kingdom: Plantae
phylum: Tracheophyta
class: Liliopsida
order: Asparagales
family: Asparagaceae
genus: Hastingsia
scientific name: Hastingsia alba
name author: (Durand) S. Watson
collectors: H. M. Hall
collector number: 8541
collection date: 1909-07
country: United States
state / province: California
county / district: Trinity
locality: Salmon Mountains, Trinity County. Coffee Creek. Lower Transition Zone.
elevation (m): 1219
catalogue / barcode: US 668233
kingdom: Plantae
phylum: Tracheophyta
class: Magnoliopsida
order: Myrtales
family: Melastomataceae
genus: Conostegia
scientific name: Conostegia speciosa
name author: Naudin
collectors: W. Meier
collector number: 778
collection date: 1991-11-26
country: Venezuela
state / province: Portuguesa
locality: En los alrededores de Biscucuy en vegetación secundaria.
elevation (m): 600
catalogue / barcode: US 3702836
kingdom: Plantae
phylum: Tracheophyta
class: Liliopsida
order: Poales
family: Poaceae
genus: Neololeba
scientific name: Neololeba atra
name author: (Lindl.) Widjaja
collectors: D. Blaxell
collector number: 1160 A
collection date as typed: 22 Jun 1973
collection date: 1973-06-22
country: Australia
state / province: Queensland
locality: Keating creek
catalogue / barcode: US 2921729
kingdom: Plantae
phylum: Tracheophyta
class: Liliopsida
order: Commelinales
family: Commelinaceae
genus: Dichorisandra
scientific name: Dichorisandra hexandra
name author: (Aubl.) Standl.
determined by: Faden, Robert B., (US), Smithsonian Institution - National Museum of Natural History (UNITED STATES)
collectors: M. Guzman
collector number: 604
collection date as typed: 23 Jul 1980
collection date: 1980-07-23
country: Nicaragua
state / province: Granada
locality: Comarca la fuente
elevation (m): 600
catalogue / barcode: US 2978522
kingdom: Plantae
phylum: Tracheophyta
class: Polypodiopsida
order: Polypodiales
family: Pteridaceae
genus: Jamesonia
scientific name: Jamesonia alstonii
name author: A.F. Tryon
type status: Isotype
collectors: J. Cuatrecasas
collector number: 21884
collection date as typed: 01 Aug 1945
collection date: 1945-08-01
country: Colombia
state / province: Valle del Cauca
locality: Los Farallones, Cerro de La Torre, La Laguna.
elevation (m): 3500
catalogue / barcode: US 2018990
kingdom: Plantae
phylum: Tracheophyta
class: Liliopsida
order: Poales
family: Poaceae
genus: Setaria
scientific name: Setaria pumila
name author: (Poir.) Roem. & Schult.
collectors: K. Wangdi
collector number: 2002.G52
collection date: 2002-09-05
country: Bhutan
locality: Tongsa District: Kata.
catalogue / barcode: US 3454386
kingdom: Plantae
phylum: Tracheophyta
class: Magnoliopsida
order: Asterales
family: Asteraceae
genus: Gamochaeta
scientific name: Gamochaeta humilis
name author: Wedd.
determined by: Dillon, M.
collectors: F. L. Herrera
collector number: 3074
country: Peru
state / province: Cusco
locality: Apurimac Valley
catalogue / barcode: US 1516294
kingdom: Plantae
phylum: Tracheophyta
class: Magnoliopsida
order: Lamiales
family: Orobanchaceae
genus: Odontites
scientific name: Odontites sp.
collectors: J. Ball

→ Written task:
Retype the records above line for line, with every character kept as it is.

→ Exercise result:
kingdom: Plantae
phylum: Tracheophyta
class: Liliopsida
order: Asparagales
family: Asparagaceae
genus: Hastingsia
scientific name: Hastingsia alba
name author: (Durand) S. Watson
collectors: H. M. Hall
collector number: 8541
collection date: 1909-07
country: United States
state / province: California
county / district: Trinity
locality: Salmon Mountains, Trinity County. Coffee Creek. Lower Transition Zone.
elevation (m): 1219
catalogue / barcode: US 668233
kingdom: Plantae
phylum: Tracheophyta
class: Magnoliopsida
order: Myrtales
family: Melastomataceae
genus: Conostegia
scientific name: Conostegia speciosa
name author: Naudin
collectors: W. Meier
collector number: 778
collection date: 1991-11-26
country: Venezuela
state / province: Portuguesa
locality: En los alrededores de Biscucuy en vegetación secundaria.
elevation (m): 600
catalogue / barcode: US 3702836
kingdom: Plantae
phylum: Tracheophyta
class: Liliopsida
order: Poales
family: Poaceae
genus: Neololeba
scientific name: Neololeba atra
name author: (Lindl.) Widjaja
collectors: D. Blaxell
collector number: 1160 A
collection date as typed: 22 Jun 1973
collection date: 1973-06-22
country: Australia
state / province: Queensland
locality: Keating creek
catalogue / barcode: US 2921729
kingdom: Plantae
phylum: Tracheophyta
class: Liliopsida
order: Commelinales
family: Commelinaceae
genus: Dichorisandra
scientific name: Dichorisandra hexandra
name author: (Aubl.) Standl.
determined by: Faden, Robert B., (US), Smithsonian Institution - National Museum of Natural History (UNITED STATES)
collectors: M. Guzman
collector number: 604
collection date as typed: 23 Jul 1980
collection date: 1980-07-23
country: Nicaragua
state / province: Granada
locality: Comarca la fuente
elevation (m): 600
catalogue / barcode: US 2978522
kingdom: Plantae
phylum: Tracheophyta
class: Polypodiopsida
order: Polypodiales
family: Pteridaceae
genus: Jamesonia
scientific name: Jamesonia alstonii
name author: A.F. Tryon
type status: Isotype
collectors: J. Cuatrecasas
collector number: 21884
collection date as typed: 01 Aug 1945
collection date: 1945-08-01
country: Colombia
state / province: Valle del Cauca
locality: Los Farallones, Cerro de La Torre, La Laguna.
elevation (m): 3500
catalogue / barcode: US 2018990
kingdom: Plantae
phylum: Tracheophyta
class: Liliopsida
order: Poales
family: Poaceae
genus: Setaria
scientific name: Setaria pumila
name author: (Poir.) Roem. & Schult.
collectors: K. Wangdi
collector number: 2002.G52
collection date: 2002-09-05
country: Bhutan
locality: Tongsa District: Kata.
catalogue / barcode: US 3454386
kingdom: Plantae
phylum: Tracheophyta
class: Magnoliopsida
order: Asterales
family: Asteraceae
genus: Gamochaeta
scientific name: Gamochaeta humilis
name author: Wedd.
determined by: Dillon, M.
collectors: F. L. Herrera
collector number: 3074
country: Peru
state / province: Cusco
locality: Apurimac Valley
catalogue / barcode: US 1516294
kingdom: Plantae
phylum: Tracheophyta
class: Magnoliopsida
order: Lamiales
family: Orobanchaceae
genus: Odontites
scientific name: Odontites sp.
collectors: J. Ball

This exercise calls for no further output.